Could Cryptocurrency Signal a New Era of Cannabis Banking?

Could Cryptocurrency Signal a New Era of Cannabis Banking?

It seems like the ups and downs of cryptocurrency have been grabbing headlines for months. While the unpredictability of this new, decentralized currency has prompted many to be skeptical, Bitcoin and the like have piqued the interest of cannabis business owners worldwide.

Without getting into all the technical details, cryptocurrencies are peer-to-peer virtual money. That means no bank has to approve transactions between people. And the blockchain technology upon which cryptocurrencies are built is inherently secure. Sure, you can’t physically pull a bitcoin or other cryptocurrency out of your pocket to pay for something at the grocery store, but that doesn’t mean they are worthless.

There are more than 1,000 different cryptocurrencies active worldwide and — as of December 2018 — their collective value totaled more than $500 billion. The number of currencies available may continue to grow, but the gist remains crypto represents a secure — albeit unpredictable — way to invest and exchange money.

Taking Canna-banking to the Next Level

So, what can crypto do for the cannabis industry? Understanding the benefits of virtual currency for the growing business of bud starts with investigating the barriers traditional banks present to legal cannabis companies.

Traditional banks bring along traditional standards and regulations. More specifically, they have hundreds of years of regulatory standards written to prevent money laundering and fraud.

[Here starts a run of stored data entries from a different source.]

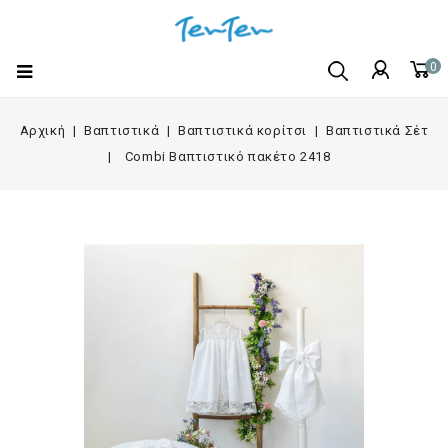
0
Αρχική
Βαπτιστικά
Βαπτιστικά κορίτσι
Βαπτιστικά Σέτ
Combi Βαπτιστικό πακέτο 2418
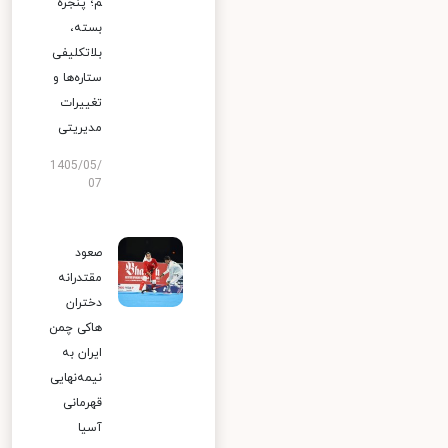
م؛ پنجره
بسته،
بلاتکلیفی
ستاره‌ها و
تغییرات
مدیریتی
1405/05/
07
صعود
مقتدرانه
دختران
هاکی چمن
ایران به
نیمه‌نهایی
قهرمانی
آسیا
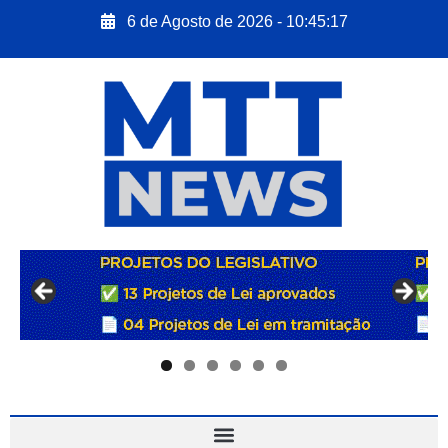
6 de Agosto de 2026 - 10:45:18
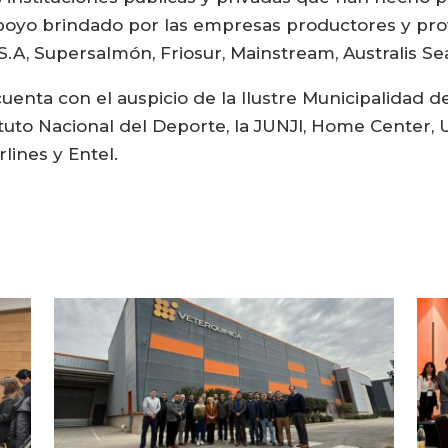
apoyo brindado por las empresas productores y pro
S.A, Supersalmón, Friosur, Mainstream, Australis S
cuenta con el auspicio de la Ilustre Municipalidad 
ituto Nacional del Deporte, la JUNJI, Home Center, U
rlines y Entel.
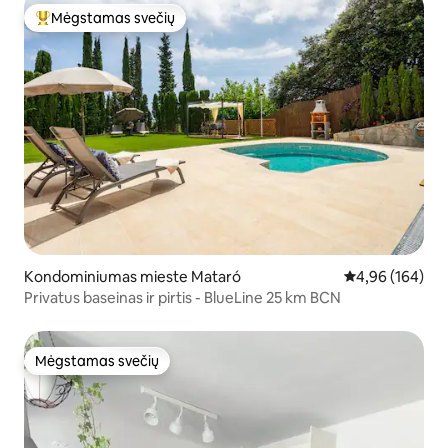
Mėgstamas svečių
Svečių mėgstamiausias
Kondominiumas mieste Mataró
Vidutinis įverti
4,96 (164)
Privatus baseinas ir pirtis - BlueLine 25 km BCN
Mėgstamas svečių
Mėgstamas svečių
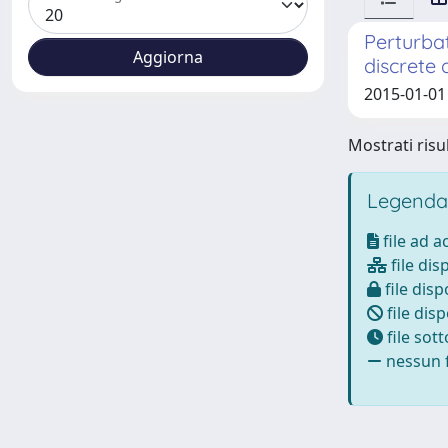
Perturba
discrete
2015-01-01 
Mostrati risul
Legenda
file ad 
file dis
file disp
file disp
file sot
nessun f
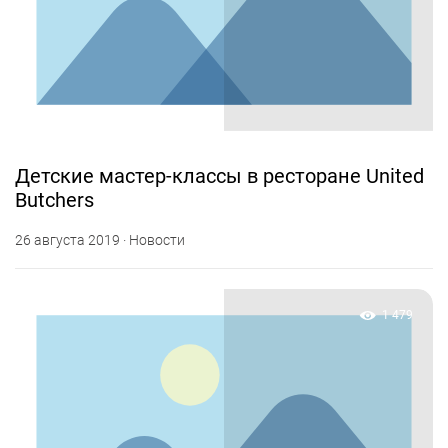
Детские мастер-классы в ресторане United
Butchers
26 августа 2019 · Новости
1 479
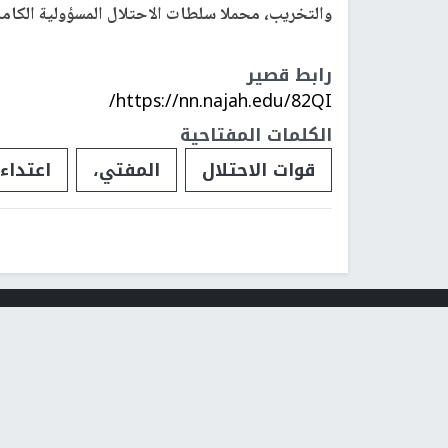
والتخريب، محملا سلطات الاحتلال المسؤولية الكاملة
رابط قصير
https://nn.najah.edu/82QI/
الكلمات المفتاحية
قوات الاحتلال
المفتي،
اعتداء
فلسطينيات
فلسطينيو 48
تقارير
أخبار جامعة 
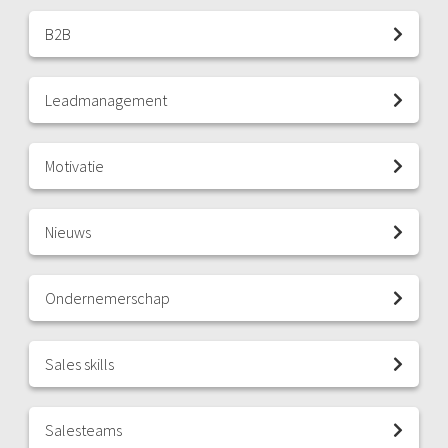
B2B
Leadmanagement
Motivatie
Nieuws
Ondernemerschap
Sales skills
Salesteams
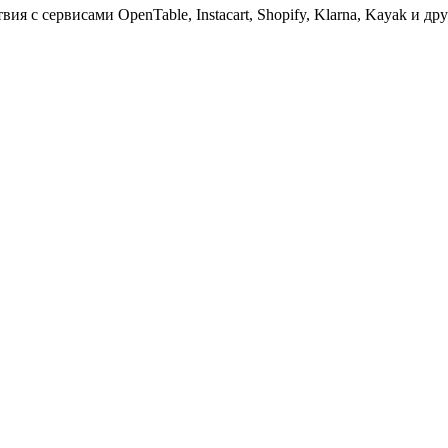
я с сервисами OpenTable, Instacart, Shopify, Klarna, Kayak и др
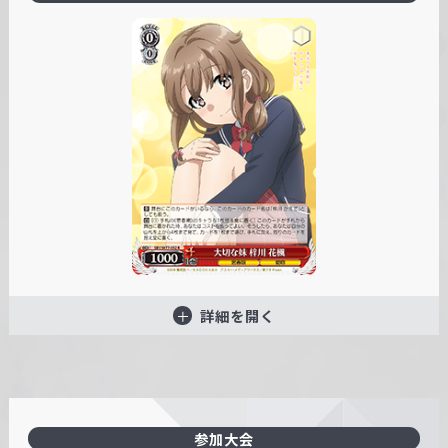
詳細を開く
参加大会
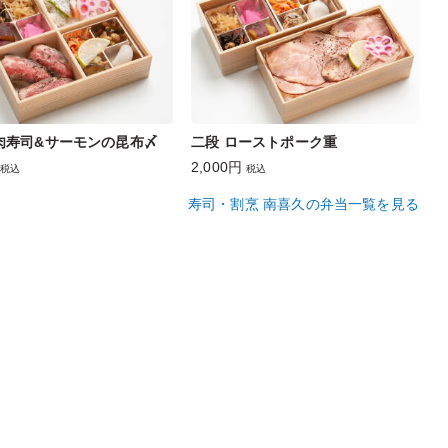
肉寿司&サーモンの昆布〆
二段 ローストポーク重
2,000円
税込
税込
寿司・割烹 南喜久の弁当一覧を見る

For cannabis business owners, any transaction related to marijuana must be identified as a suspicious activity — even in states where cannabis is legal — and a separate set of reports has to be filed when tax revenue is deposited in a state’s bank account. It’s confusing and, long story short, it means the IRS tends to flag decriminalized states as potential money launderers.

Looking at blockchain technology, which is totally secure, could show the validity of marijuana transactions at the state level, thus preventing any unnecessary red flags for fraud. While still in very early stages, blockchain and cryptocurrency could be the next big step toward legitimizing cannabis banking at the state and federal level.